众所周知,中国的教育,自1978年恢复高考制度,为中国的经济起飞发展培养了很多必需的人才。但是,随着改革发展,教育的问题也越来越突出,目前,社会各界都在大声疾呼,高喊教育问题的严重。

这些问题几乎包括教育的每一个方面。宏观的大到教育思想,教育哲学,教育制度;具体的小到教材编辑与发行,语文的教学方式方法;重要的包括一流大学的建设,教育质量的提高;次要的包括小学义务教育的实施,教师道德自律,教师职称评定或教授剽窃。教育的问题可以从报纸和新闻中运用的词语里反映出来:教育腐败,教育沙漠化,教育垄断,教育怪胎等等,这些词语描述的是我们现在的教育现状。

可以说,中国的富强,中国公民公众事务参与意识和国人道德水准的建立与提高,都有赖教育打基础。没有教育,我们所设想的构建公共参与机制的公民宪政社会就不能实现。因为公民宪政社会,说到底,是一个每个公民都可以参与公众事务,都有对公众事务说三道四权利的社会。如果我们不教育具有公民宪政意识的公民,还继续培养对唯权力鼻息是闻,对权势唯唯诺诺的奴才,没有自治自主能力的臣民,即使中国明天宣布公民宪政社会到来,人民也未必能立刻以公民身份参与事务。因为公民,不仅仅是知识分子,公民是每一个人,包括每一个农民和民工,每一个工人和职员,是我们每一个人。我们人人都需要为公民社会作思想知识和能力准备。

• **你的任务**:
请将上文关于中国教育问题的文字，从“众所周知,中国的教育,自19”起，一直抄录到“民社会作思想知识和能力准备。”为止，末尾这几个字也要抄上。

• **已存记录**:
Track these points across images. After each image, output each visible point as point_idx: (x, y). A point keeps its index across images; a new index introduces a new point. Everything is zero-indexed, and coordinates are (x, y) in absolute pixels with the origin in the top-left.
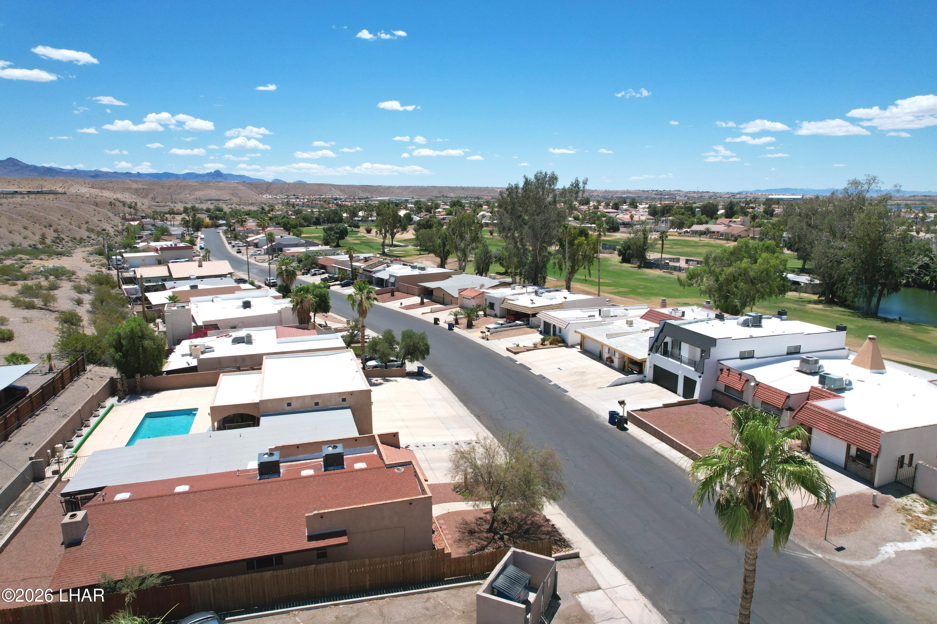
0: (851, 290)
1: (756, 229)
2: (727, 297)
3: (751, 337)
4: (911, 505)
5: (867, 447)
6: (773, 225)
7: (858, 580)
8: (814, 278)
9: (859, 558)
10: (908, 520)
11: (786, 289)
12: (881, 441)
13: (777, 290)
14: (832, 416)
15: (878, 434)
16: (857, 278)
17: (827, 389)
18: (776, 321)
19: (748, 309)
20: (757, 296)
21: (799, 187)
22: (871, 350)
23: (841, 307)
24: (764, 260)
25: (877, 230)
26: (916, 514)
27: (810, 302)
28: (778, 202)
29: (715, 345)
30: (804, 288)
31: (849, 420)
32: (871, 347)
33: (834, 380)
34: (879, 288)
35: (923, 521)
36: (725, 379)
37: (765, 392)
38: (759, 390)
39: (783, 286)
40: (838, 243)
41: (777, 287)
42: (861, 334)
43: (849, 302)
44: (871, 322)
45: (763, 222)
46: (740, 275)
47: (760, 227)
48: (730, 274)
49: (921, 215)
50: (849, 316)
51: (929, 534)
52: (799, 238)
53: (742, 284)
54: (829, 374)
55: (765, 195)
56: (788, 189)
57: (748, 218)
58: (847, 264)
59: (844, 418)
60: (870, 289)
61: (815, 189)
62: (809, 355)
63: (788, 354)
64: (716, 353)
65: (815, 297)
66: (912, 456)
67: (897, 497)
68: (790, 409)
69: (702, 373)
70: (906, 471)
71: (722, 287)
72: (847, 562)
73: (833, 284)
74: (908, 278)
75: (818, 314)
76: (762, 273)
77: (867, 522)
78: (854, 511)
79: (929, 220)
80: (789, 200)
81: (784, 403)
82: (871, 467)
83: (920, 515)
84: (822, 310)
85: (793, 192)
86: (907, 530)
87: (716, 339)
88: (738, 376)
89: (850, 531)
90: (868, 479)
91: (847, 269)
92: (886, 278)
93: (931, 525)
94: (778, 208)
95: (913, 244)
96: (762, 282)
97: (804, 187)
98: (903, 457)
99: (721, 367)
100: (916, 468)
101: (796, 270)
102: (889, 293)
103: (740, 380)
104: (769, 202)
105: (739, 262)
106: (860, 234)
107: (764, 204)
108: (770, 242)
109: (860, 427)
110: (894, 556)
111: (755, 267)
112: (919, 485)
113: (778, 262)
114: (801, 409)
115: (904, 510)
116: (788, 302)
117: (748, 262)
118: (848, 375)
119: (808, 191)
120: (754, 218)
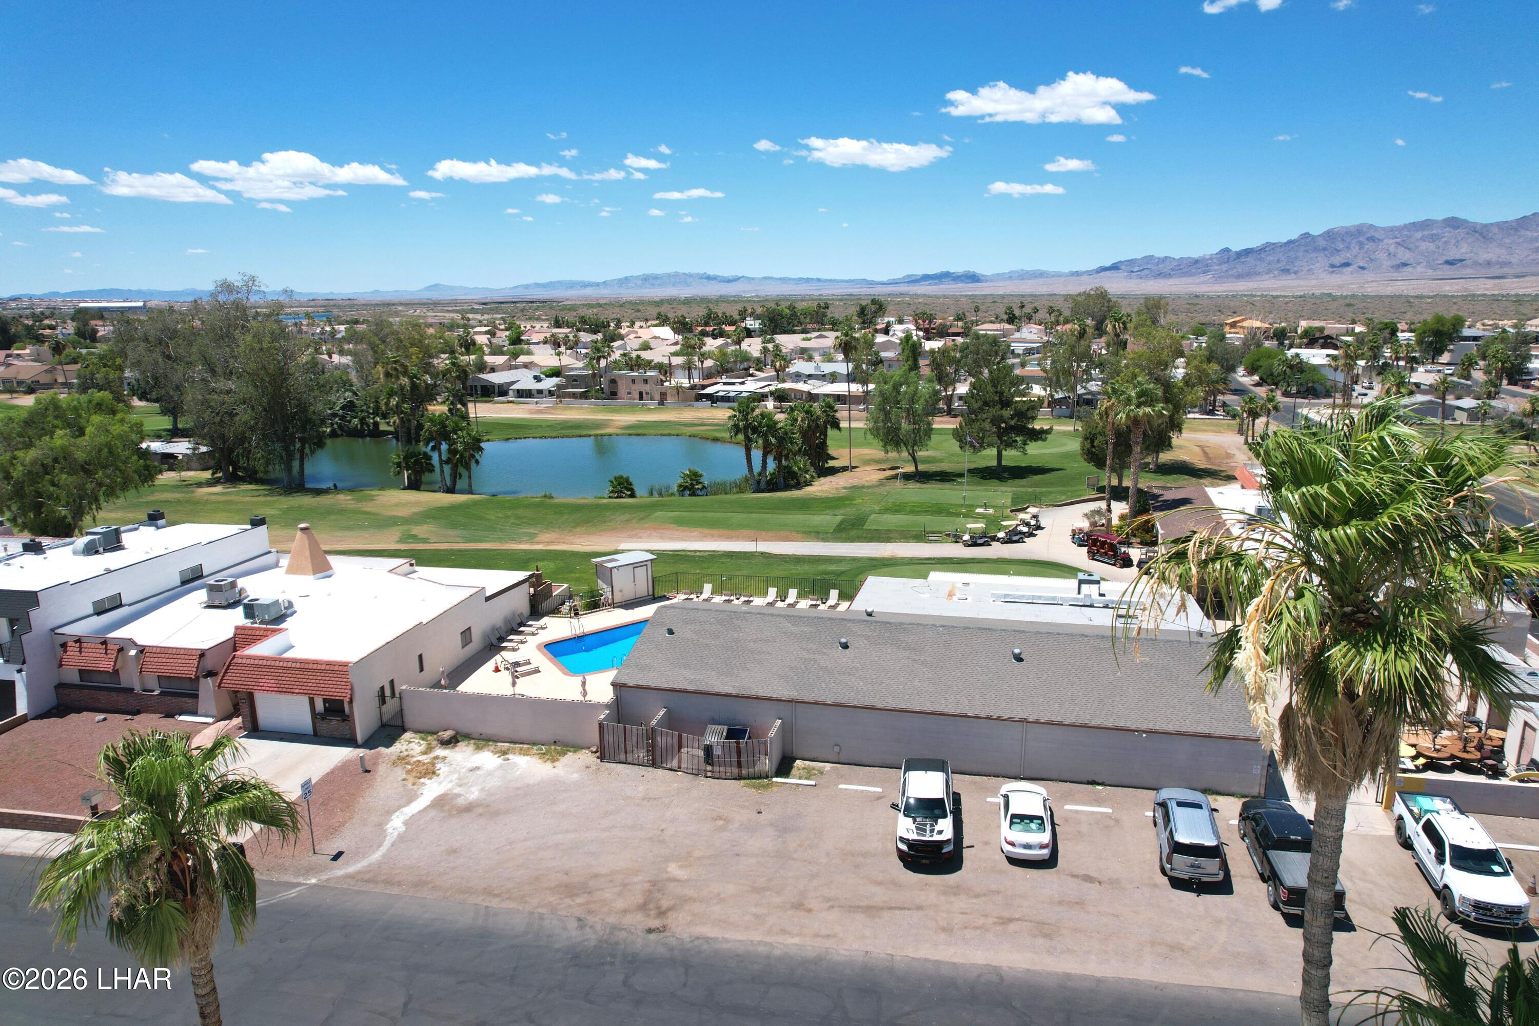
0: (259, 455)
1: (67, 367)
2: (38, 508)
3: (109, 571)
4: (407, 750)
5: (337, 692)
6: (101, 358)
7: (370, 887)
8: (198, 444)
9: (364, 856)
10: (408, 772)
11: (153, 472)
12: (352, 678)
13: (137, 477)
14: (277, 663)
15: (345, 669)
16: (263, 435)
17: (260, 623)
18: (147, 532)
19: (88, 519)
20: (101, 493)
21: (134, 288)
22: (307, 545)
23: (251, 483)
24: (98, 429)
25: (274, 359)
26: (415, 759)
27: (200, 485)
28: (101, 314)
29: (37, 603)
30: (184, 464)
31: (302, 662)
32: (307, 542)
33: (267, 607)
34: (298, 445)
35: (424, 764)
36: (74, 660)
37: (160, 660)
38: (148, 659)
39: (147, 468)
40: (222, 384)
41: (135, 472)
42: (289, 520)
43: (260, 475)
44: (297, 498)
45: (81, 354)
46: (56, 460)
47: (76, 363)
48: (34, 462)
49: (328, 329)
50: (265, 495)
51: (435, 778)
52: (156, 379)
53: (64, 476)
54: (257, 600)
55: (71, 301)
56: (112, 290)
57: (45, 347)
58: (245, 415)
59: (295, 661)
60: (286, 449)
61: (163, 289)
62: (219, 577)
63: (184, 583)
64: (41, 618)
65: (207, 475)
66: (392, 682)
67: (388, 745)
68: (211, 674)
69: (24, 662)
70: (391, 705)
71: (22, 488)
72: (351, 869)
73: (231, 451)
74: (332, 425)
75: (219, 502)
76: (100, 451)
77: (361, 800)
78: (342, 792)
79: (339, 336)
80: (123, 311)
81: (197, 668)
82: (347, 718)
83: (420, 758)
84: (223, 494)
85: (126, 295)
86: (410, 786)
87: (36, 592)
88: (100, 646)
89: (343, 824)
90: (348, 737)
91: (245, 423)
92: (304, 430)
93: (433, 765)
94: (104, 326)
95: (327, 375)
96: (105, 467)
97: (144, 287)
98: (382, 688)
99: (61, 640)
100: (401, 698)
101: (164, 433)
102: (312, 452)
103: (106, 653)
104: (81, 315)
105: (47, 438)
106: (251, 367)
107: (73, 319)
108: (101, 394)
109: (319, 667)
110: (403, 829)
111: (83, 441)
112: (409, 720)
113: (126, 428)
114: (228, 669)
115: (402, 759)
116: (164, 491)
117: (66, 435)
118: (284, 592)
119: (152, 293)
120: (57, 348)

* * *

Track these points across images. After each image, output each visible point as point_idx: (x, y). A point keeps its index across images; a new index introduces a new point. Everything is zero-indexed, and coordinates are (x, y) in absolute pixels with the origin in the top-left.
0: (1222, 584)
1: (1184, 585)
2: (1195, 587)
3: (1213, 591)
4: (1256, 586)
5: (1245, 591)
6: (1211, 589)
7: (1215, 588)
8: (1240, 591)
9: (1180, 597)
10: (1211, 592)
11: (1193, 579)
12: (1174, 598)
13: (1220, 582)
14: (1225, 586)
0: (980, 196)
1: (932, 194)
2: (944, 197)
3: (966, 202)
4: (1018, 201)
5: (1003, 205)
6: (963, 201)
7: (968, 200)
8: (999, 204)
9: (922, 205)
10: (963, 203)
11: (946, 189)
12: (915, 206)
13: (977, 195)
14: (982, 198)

• **本题结果**:
众所周知,中国的教育,自1978年恢复高考制度,为中国的经济起飞发展培养了很多必需的人才。但是,随着改革发展,教育的问题也越来越突出,目前,社会各界都在大声疾呼,高喊教育问题的严重。

这些问题几乎包括教育的每一个方面。宏观的大到教育思想,教育哲学,教育制度;具体的小到教材编辑与发行,语文的教学方式方法;重要的包括一流大学的建设,教育质量的提高;次要的包括小学义务教育的实施,教师道德自律,教师职称评定或教授剽窃。教育的问题可以从报纸和新闻中运用的词语里反映出来:教育腐败,教育沙漠化,教育垄断,教育怪胎等等,这些词语描述的是我们现在的教育现状。

可以说,中国的富强,中国公民公众事务参与意识和国人道德水准的建立与提高,都有赖教育打基础。没有教育,我们所设想的构建公共参与机制的公民宪政社会就不能实现。因为公民宪政社会,说到底,是一个每个公民都可以参与公众事务,都有对公众事务说三道四权利的社会。如果我们不教育具有公民宪政意识的公民,还继续培养对唯权力鼻息是闻,对权势唯唯诺诺的奴才,没有自治自主能力的臣民,即使中国明天宣布公民宪政社会到来,人民也未必能立刻以公民身份参与事务。因为公民,不仅仅是知识分子,公民是每一个人,包括每一个农民和民工,每一个工人和职员,是我们每一个人。我们人人都需要为公民社会作思想知识和能力准备。